El ataque o invasión a Israel por Hamás —una de las tres grandes organizaciones palestinas— suscitará múltiples reflexiones en los días, semanas y meses que vienen. Se le compara ya en sus dimensiones y consecuencias a la Guerra de Yom Kippur de 1973, o en todo caso a la Guerra en Líbano de 2006. Por el momento, merece por lo menos dos comentarios preliminares.
El fracaso de los servicios de inteligencia y seguridad israelíes será largamente investigado, pero desde ahora se han presentado varias hipótesis tentadoras. Una: la culpa yace en la obsesión de Netanyahu por impulsar una reforma judicial para salvar su propio pellejo ante las acusaciones de corrupción, y las consiguientes distracciones y escisión de la sociedad israelí. En un país donde no existe una constitución, el intento por debilitar a la Suprema Corte provocó enormes manifestaciones desde hace muchos meses, así como advertencias por parte de reservistas militares y de inteligencia de no acudir a nuevos llamados a las armas. Acudieron ahora, pero todo el aparato del IDF vio mermadas su preparación y atención a lo que sucedía en Gaza; lo advirtieron numerosos directores e integrantes del Mossad y Shin Bet.

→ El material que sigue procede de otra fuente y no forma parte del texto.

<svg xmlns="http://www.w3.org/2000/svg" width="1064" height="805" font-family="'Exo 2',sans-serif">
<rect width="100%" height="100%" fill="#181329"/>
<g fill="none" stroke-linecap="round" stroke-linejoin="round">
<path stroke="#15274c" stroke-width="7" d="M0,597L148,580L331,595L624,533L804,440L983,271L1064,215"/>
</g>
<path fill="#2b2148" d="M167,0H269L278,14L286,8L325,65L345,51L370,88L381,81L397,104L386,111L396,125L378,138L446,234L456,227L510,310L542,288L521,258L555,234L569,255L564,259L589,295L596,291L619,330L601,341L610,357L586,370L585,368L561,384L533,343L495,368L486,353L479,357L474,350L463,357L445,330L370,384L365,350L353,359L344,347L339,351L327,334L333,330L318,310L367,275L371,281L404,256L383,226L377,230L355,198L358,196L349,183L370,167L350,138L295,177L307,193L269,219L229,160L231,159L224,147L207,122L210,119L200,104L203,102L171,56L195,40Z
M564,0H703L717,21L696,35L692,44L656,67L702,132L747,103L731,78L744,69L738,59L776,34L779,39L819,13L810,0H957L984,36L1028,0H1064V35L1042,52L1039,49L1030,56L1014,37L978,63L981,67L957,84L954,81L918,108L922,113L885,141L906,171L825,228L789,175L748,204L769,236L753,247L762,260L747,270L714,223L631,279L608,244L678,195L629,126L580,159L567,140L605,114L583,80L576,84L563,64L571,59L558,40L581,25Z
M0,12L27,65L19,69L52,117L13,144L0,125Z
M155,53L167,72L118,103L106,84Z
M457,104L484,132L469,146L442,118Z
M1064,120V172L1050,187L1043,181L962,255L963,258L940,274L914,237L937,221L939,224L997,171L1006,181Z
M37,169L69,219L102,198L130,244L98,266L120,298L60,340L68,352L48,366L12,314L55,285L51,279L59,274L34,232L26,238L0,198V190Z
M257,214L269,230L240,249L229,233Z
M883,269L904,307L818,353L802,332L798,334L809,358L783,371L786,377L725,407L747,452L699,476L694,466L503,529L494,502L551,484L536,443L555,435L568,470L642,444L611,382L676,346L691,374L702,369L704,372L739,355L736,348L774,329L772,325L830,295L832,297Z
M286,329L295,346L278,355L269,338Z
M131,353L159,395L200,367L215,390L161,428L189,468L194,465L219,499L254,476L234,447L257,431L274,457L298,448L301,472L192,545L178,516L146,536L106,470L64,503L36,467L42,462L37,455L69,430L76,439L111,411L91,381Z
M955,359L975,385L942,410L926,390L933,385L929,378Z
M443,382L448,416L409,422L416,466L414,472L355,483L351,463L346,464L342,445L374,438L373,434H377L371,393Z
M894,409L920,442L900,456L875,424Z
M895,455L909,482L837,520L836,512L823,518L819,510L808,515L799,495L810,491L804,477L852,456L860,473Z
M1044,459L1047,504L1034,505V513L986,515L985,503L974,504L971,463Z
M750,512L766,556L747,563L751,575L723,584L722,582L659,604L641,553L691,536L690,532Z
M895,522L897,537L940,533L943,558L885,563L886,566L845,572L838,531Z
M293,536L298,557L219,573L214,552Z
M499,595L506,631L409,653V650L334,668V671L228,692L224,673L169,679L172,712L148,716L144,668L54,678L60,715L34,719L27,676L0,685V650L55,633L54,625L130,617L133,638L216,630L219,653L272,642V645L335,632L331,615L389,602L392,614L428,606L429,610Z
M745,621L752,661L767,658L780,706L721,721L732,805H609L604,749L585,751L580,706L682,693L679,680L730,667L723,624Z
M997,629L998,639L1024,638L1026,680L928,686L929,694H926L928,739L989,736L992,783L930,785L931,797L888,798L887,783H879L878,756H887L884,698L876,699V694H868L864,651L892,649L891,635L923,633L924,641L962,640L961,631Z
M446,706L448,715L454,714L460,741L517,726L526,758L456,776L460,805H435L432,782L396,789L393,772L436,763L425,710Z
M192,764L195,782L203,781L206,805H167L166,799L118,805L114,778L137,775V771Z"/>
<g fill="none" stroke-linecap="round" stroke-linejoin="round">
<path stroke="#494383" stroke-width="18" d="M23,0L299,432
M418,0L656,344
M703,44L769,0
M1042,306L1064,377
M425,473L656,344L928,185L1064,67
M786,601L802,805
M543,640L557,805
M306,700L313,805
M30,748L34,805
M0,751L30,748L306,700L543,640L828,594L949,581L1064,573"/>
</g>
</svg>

Asimismo, la política de Netanyahu de apoyar nuevos asentamientos en la Ribera Occidental, en tierras palestinas, lo obligó a desplegar recursos militares y de inteligencia a esa zona, descuidando lo que sucedía en Gaza. El énfasis en Cisjordania respondía a consideraciones de política interna en Israel, de complacer a los sectores de ultraderecha con los que se alió Netanyahu para formar gobierno y mantener su fuero. A reserva de que las comisiones de investigación posteriores nos ofrezcan más información, estas parecen ser las principales causas del descalabro de la defensa israelí, comparable, en efecto, al de 1973.
La segunda reflexión también proviene de la lectura y escucha de todos los análisis de estos acontecimientos. Una consecuencia y parte la motivación del ataque de Hamás reside en el empeño suyo, de Irán y de Hezbollah, por hundir el inminente acuerdo entre Estados Unidos, Arabia Saudita e Israel. Tal y como fue irresponsablemente cacareado por todos, dicho convenio hubiera establecido relaciones diplomáticas entre Jerusalem y Riad, un convenio estratégico entre Arabia Saudita y Washington, y concesiones significativas de Israel a la Autoridad Palestina (enemiga de Hamás) en la Ribera Occidental. Habría implicado una severa derrota para Irán, Hamás y Hezbollah, e indirectamente, para los aliados de Irán en la región: China y Rusia.
Hoy ese acuerdo está muerto. Podrá resucitar dentro de algunos años, pero las inevitables represalias israelís en Gaza, con las imágenes que recorrerán el mundo, le imposibilitarán a Mohammed bin Salman cualquier entendimiento formal con Israel a corto plazo. Aunque la ofensiva de Hamás se preparó evidentemente desde hace tiempo, uno de los factores que la detonó fue el peligro que representaba este acuerdo.
Veremos en estos días cómo enfrentan Israel y Estados Unidos el desafío de los rehenes. Se trata de un dilema sin solución. Pero pasado ese momento, la gran disyuntiva para ambos países será si resuelven eliminar a Hamás para siempre. Si Hezbolá embiste a Israel desde el norte, si se confirma que Teherán participó activamente en diseñar el operativo de Hamás, Netanyahu, con el apoyo de Biden pero pensando en su propia sobrevivencia, podría decidir que es mejor extirpar el mal de raíz, de una buena vez. Atacaría a Irán, no solo para destruir sus instalaciones nucleares, sino para lograr un cambio de régimen. Muchos iranís aprobarían la defenestración de los ayatollahs, pero el mundo no. De esa magnitud es la crisis.